La résistance s'organise à bas bruit
Dans son roman, Delphine Minoui donne aussi des raisons d’espérer. Elle montre comment la résistance s’organise en catimini, une veritable fronde souterraine. Certains montent sur les planches, d’autres font de la pédagogie sauvage dans les parcs, des détenus résistent par l’art et nombre de professeurs donnent des cours discrètement au fond de restaurants ou à distance en vidéo sur YouTube.

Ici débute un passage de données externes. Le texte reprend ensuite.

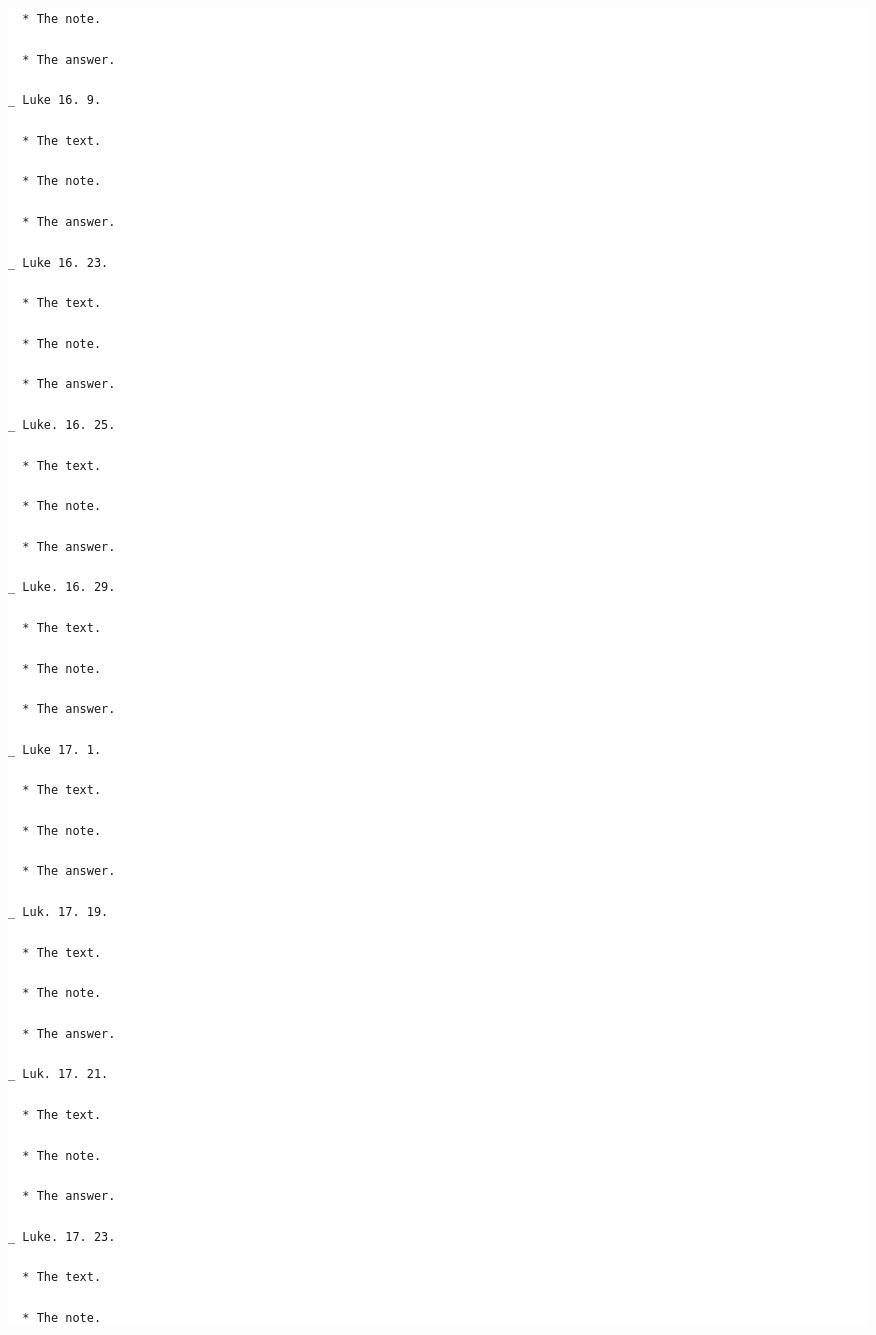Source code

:       * The note.

      * The answer.

    _ Luke 16. 9.

      * The text.

      * The note.

      * The answer.

    _ Luke 16. 23.

      * The text.

      * The note.

      * The answer.

    _ Luke. 16. 25.

      * The text.

      * The note.

      * The answer.

    _ Luke. 16. 29.

      * The text.

      * The note.

      * The answer.

    _ Luke 17. 1.

      * The text.

      * The note.

      * The answer.

    _ Luk. 17. 19.

      * The text.

      * The note.

      * The answer.

    _ Luk. 17. 21.

      * The text.

      * The note.

      * The answer.

    _ Luke. 17. 23.

      * The text.

      * The note.
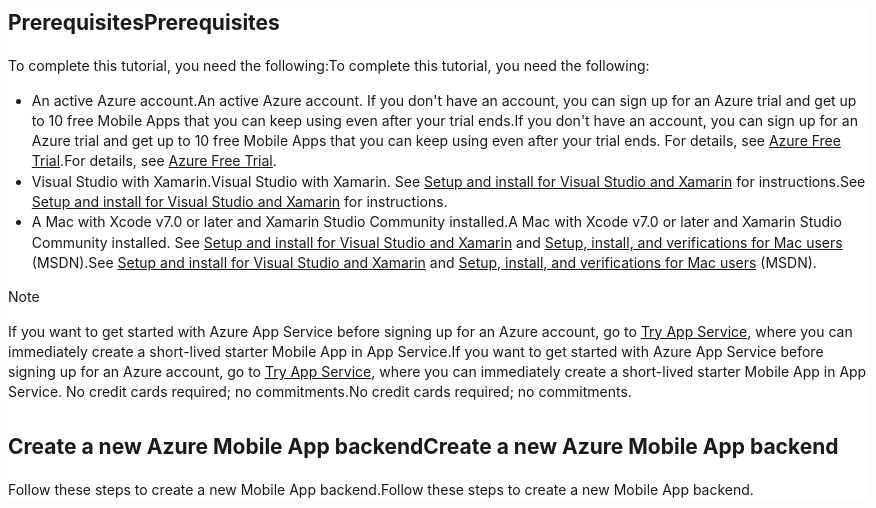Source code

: ## <a name="prerequisites"></a><span data-ttu-id="637c0-108">Prerequisites</span><span class="sxs-lookup"><span data-stu-id="637c0-108">Prerequisites</span></span>
<span data-ttu-id="637c0-109">To complete this tutorial, you need the following:</span><span class="sxs-lookup"><span data-stu-id="637c0-109">To complete this tutorial, you need the following:</span></span>

* <span data-ttu-id="637c0-110">An active Azure account.</span><span class="sxs-lookup"><span data-stu-id="637c0-110">An active Azure account.</span></span> <span data-ttu-id="637c0-111">If you don't have an account, you can sign up for an Azure trial and get up to 10 free Mobile Apps that you can keep using even after your trial ends.</span><span class="sxs-lookup"><span data-stu-id="637c0-111">If you don't have an account, you can sign up for an Azure trial and get up to 10 free Mobile Apps that you can keep using even after your trial ends.</span></span> <span data-ttu-id="637c0-112">For details, see [Azure Free Trial](https://azure.microsoft.com/pricing/free-trial/).</span><span class="sxs-lookup"><span data-stu-id="637c0-112">For details, see [Azure Free Trial](https://azure.microsoft.com/pricing/free-trial/).</span></span>
* <span data-ttu-id="637c0-113">Visual Studio with Xamarin.</span><span class="sxs-lookup"><span data-stu-id="637c0-113">Visual Studio with Xamarin.</span></span> <span data-ttu-id="637c0-114">See [Setup and install for Visual Studio and Xamarin](https://msdn.microsoft.com/library/mt613162.aspx) for instructions.</span><span class="sxs-lookup"><span data-stu-id="637c0-114">See [Setup and install for Visual Studio and Xamarin](https://msdn.microsoft.com/library/mt613162.aspx) for instructions.</span></span> 
* <span data-ttu-id="637c0-115">A Mac with Xcode v7.0 or later and Xamarin Studio Community installed.</span><span class="sxs-lookup"><span data-stu-id="637c0-115">A Mac with Xcode v7.0 or later and Xamarin Studio Community installed.</span></span> <span data-ttu-id="637c0-116">See [Setup and install for Visual Studio and Xamarin](https://msdn.microsoft.com/library/mt613162.aspx) and [Setup, install, and verifications for Mac users](https://msdn.microsoft.com/library/mt488770.aspx) (MSDN).</span><span class="sxs-lookup"><span data-stu-id="637c0-116">See [Setup and install for Visual Studio and Xamarin](https://msdn.microsoft.com/library/mt613162.aspx) and [Setup, install, and verifications for Mac users](https://msdn.microsoft.com/library/mt488770.aspx) (MSDN).</span></span>

> [!NOTE]
> <span data-ttu-id="637c0-117">If you want to get started with Azure App Service before signing up for an Azure account, go to [Try App Service](https://azure.microsoft.com/try/app-service/mobile/), where you can immediately create a short-lived starter Mobile App in App Service.</span><span class="sxs-lookup"><span data-stu-id="637c0-117">If you want to get started with Azure App Service before signing up for an Azure account, go to [Try App Service](https://azure.microsoft.com/try/app-service/mobile/), where you can immediately create a short-lived starter Mobile App in App Service.</span></span> <span data-ttu-id="637c0-118">No credit cards required; no commitments.</span><span class="sxs-lookup"><span data-stu-id="637c0-118">No credit cards required; no commitments.</span></span>
> 
> 

## <a name="create-a-new-azure-mobile-app-backend"></a><span data-ttu-id="637c0-119">Create a new Azure Mobile App backend</span><span class="sxs-lookup"><span data-stu-id="637c0-119">Create a new Azure Mobile App backend</span></span>
<span data-ttu-id="637c0-120">Follow these steps to create a new Mobile App backend.</span><span class="sxs-lookup"><span data-stu-id="637c0-120">Follow these steps to create a new Mobile App backend.</span></span>


[6]: https://docstestmedia1.blob.core.windows.net/azure-media/articles/app-service-mobile/media/app-service-mobile-xamarin-forms-get-started/xamarin-forms-quickstart.png
[8]: https://docstestmedia1.blob.core.windows.net/azure-media/articles/app-service-mobile/media/app-service-mobile-xamarin-forms-get-started/xamarin-forms-quickstart-vs.png
[9]: https://docstestmedia1.blob.core.windows.net/azure-media/articles/app-service-mobile/media/app-service-mobile-xamarin-forms-get-started/xamarin-forms-quickstart-xs.png
[10]: https://docstestmedia1.blob.core.windows.net/azure-media/articles/app-service-mobile/media/app-service-mobile-xamarin-forms-get-started/mobile-quickstart-startup-ios.png
[11]: https://docstestmedia1.blob.core.windows.net/azure-media/articles/app-service-mobile/media/app-service-mobile-xamarin-forms-get-started/mobile-quickstart-startup-android.png
[12]: https://docstestmedia1.blob.core.windows.net/azure-media/articles/app-service-mobile/media/app-service-mobile-xamarin-forms-get-started/mobile-quickstart-startup-windows.png
[Visual Studio Professional 2013]: https://go.microsoft.com/fwLink/p/?LinkID=257546
[Mobile app SDK]: http://go.microsoft.com/fwlink/?LinkId=257545
[Azure Portal]: https://portal.azure.com/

Sans compter les courageux et courageuses qui manifestent jour apres jour, se font arrêter, payent une amende et recommencent le lendemain, obstinément.

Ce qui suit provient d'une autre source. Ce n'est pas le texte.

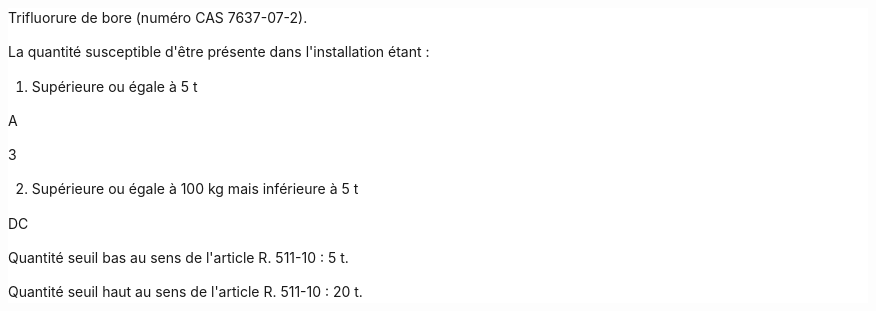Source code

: Trifluorure de bore (numéro CAS 7637-07-2).

</td>
        <td align="center">
        </td><td align="center">
        </td><td>
        </td><td>
      </td></tr>
      <tr>
        <td>

La quantité susceptible d'être présente dans l'installation étant :

</td>
        <td align="center">
        </td><td align="center">
        </td><td>
        </td><td>
      </td></tr>
      <tr>
        <td valign="top" align="left">

1. Supérieure ou égale à 5 t

</td>
        <td align="left" valign="top">

A

</td>
        <td valign="top" align="left">

3

</td>
        <td valign="top" align="left">
        </td><td valign="top" align="left">
      </td></tr>
      <tr>
        <td>

2. Supérieure ou égale à 100 kg mais inférieure à 5 t

</td>
        <td align="center">DC

</td>
        <td align="center">
        </td><td>
        </td><td>
      </td></tr>
      <tr>
        <td>

Quantité seuil bas au sens de l'article R. 511-10 : 5 t. 

Quantité seuil haut au sens de l'article R. 511-10 : 20 t.

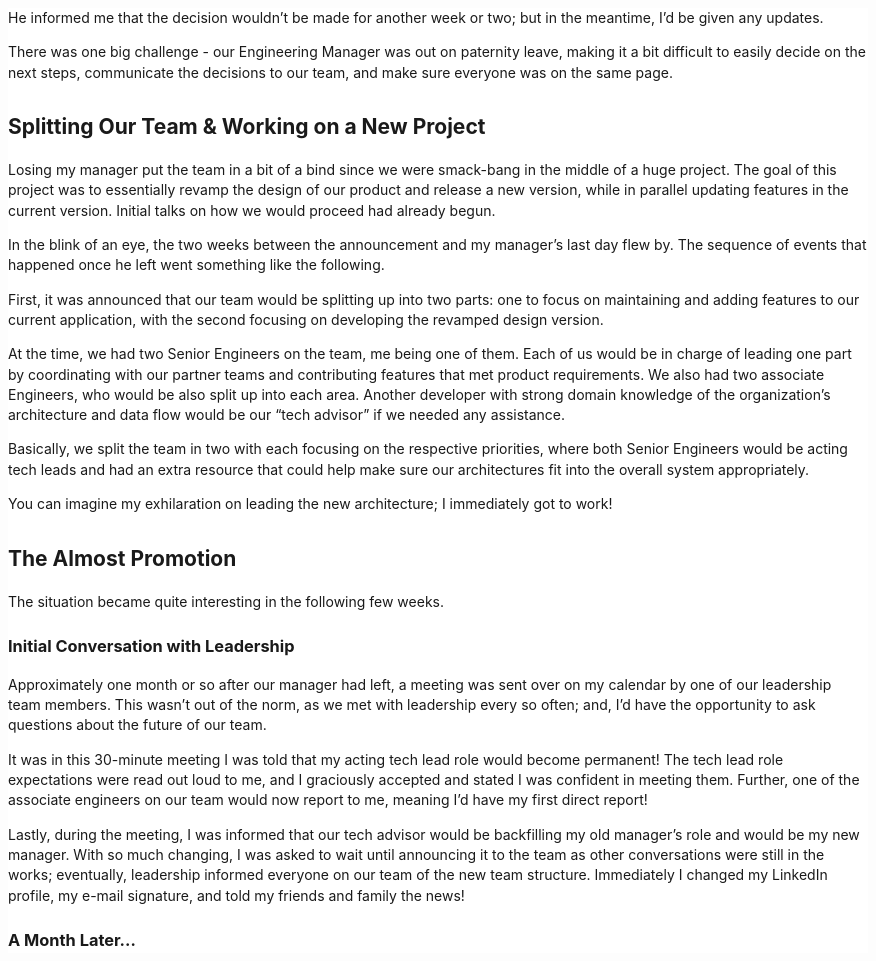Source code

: He informed me that the decision wouldn’t be made for another week or two; but in the meantime, I’d be given any updates.

There was one big challenge - our Engineering Manager was out on paternity leave, making it a bit difficult to easily decide on the next steps, communicate the decisions to our team, and make sure everyone was on the same page.

## Splitting Our Team & Working on a New Project

Losing my manager put the team in a bit of a bind since we were smack-bang in the middle of a huge project. The goal of this project was to essentially revamp the design of our product and release a new version, while in parallel updating features in the current version. Initial talks on how we would proceed had already begun.

In the blink of an eye, the two weeks between the announcement and my manager’s last day flew by. The sequence of events that happened once he left went something like the following.

First, it was announced that our team would be splitting up into two parts: one to focus on maintaining and adding features to our current application, with the second focusing on developing the revamped design version.

At the time, we had two Senior Engineers on the team, me being one of them. Each of us would be in charge of leading one part by coordinating with our partner teams and contributing features that met product requirements. We also had two associate Engineers, who would be also split up into each area. Another developer with strong domain knowledge of the organization’s architecture and data flow would be our “tech advisor” if we needed any assistance.

Basically, we split the team in two with each focusing on the respective priorities, where both Senior Engineers would be acting tech leads and had an extra resource that could help make sure our architectures fit into the overall system appropriately.

You can imagine my exhilaration on leading the new architecture; I immediately got to work!

## The Almost Promotion

The situation became quite interesting in the following few weeks.

### Initial Conversation with Leadership

Approximately one month or so after our manager had left, a meeting was sent over on my calendar by one of our leadership team members. This wasn’t out of the norm, as we met with leadership every so often; and, I’d have the opportunity to ask questions about the future of our team.

It was in this 30-minute meeting I was told that my acting tech lead role would become permanent! The tech lead role expectations were read out loud to me, and I graciously accepted and stated I was confident in meeting them. Further, one of the associate engineers on our team would now report to me, meaning I’d have my first direct report!

Lastly, during the meeting, I was informed that our tech advisor would be backfilling my old manager’s role and would be my new manager. With so much changing, I was asked to wait until announcing it to the team as other conversations were still in the works; eventually, leadership informed everyone on our team of the new team structure. Immediately I changed my LinkedIn profile, my e-mail signature, and told my friends and family the news!

### A Month Later…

"L’ironie de cette immense purge est peut-être (…) dans ce qu’elle crée de liens en divisant", remarque Delphine Minoui. Ayla "n’est plus seule. Elle se découvre une nouvelle famille. Une tribu. (…) Tous unis contre la langue du pouvoir, qui ment comme elle empêche de respirer."
Avec ce roman réaliste et informatif, l’autrice rappelle qu’une démocratie peut facilement se transformer en "démocrature" puis en dictature et qu’il en faudrait peu pour que la liberté que l’on prend pour acquise devienne soudain un combat. Son livre est aussi un hommage au désir de transmission chevillé au corps des enseignants, pour qui "les mots ont le pouvoir d’éclairer le monde".
"L'Alphabet du silence" de Delphine Minoui (éditions L'Iconoclaste, 20 €)
Extrait, page 133 :
"En moins de deux semaines, des milliers de sympathisants de Gülen ont été limogés, écroués, arrêtés, parmi lesquels des juges, des procureurs, des hommes d’affaires, des associatifs, des journalistes. Les purges, menées de façon très méthodique, laissent penser que les listes étaient déjà prêtes, que le putsch a servi d’alibi pour écarter cet ex-allié trop encombrant d’Erdogan et cibler, d’une pierre deux coups, la moindre voix dissonante. L’épuration en marche est sans limites. Des personnes sont poursuivies pour avoir simplement placé leur argent dans une banque accusée de proximité avec la mouvance güleniste. Les dernières télévisions indépendantes mettent la clef sous la porte. De "bons" citoyens sont encouragés à surveiller leur entourage."